World

Iranian Shia cleric and founder of Hezbollah dies of Covid-19

June 8. A conservative force within Iranian and regional politics, Ali Akbar Mohtashamipour died of the coronavirus aged 74. Ali Akbar Mohtashamipour, a Shia cleric who as Iran’s ambassador to Syria helped found the Lebanese militant group Hezbollah and lost his right hand to a book bombing, has died of the coronavirus. Mohtashamipour died at a hospital in northern Tehran after contracting the virus, the state-run IRNA news agency reported on Monday. The cleric, who wore a black turban that identified him in Shia tradition as a direct descendant of Islam’s Prophet Muhammad, had been living in the Shia holy city of Najaf, Iraq, over the last 10 years after the disputed election in Iran. A close ally of Iran’s late Supreme Leader Ayatollah Ruhollah Khomeini, Mohtashamipour in the 1970s formed alliances with Muslim militant groups across the Mideast.
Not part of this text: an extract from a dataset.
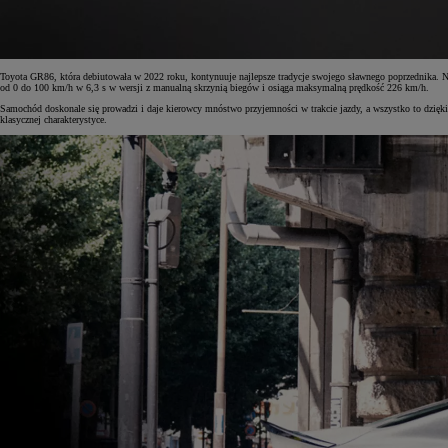
Toyota GR86, która debiutowała w 2022 roku, kontynuuje najlepsze tradycje swojego sławnego poprzednika. N
od 0 do 100 km/h w 6,3 s w wersji z manualną skrzynią biegów i osiąga maksymalną prędkość 226 km/h.
Samochód doskonale się prowadzi i daje kierowcy mnóstwo przyjemności w trakcie jazdy, a wszystko to dzięki
klasycznej charakterystyce.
After the Islamic Revolution, he helped found the paramilitary Revolutionary Guard in Iran and as ambassador to Syria brought the force into the region to help form Hezbollah. In his later years, he slowly joined the cause of reformists in Iran, hoping to change the Islamic Republic’s theocracy from the inside. He backed the opposition leaders Mir Hossein Mousavi and Mahdi Karroubi in Iran’s Green Movement protests that followed the disputed 2009 re-election of then-President Mahmoud Ahmadinejad. “If the whole people become aware, avoid violent measures and continue their civil confrontation with that, they will win,” Mohtashamipour said at the time, though Ahmadinejad ultimately would remain in office. “No power can stand up to people’s will.”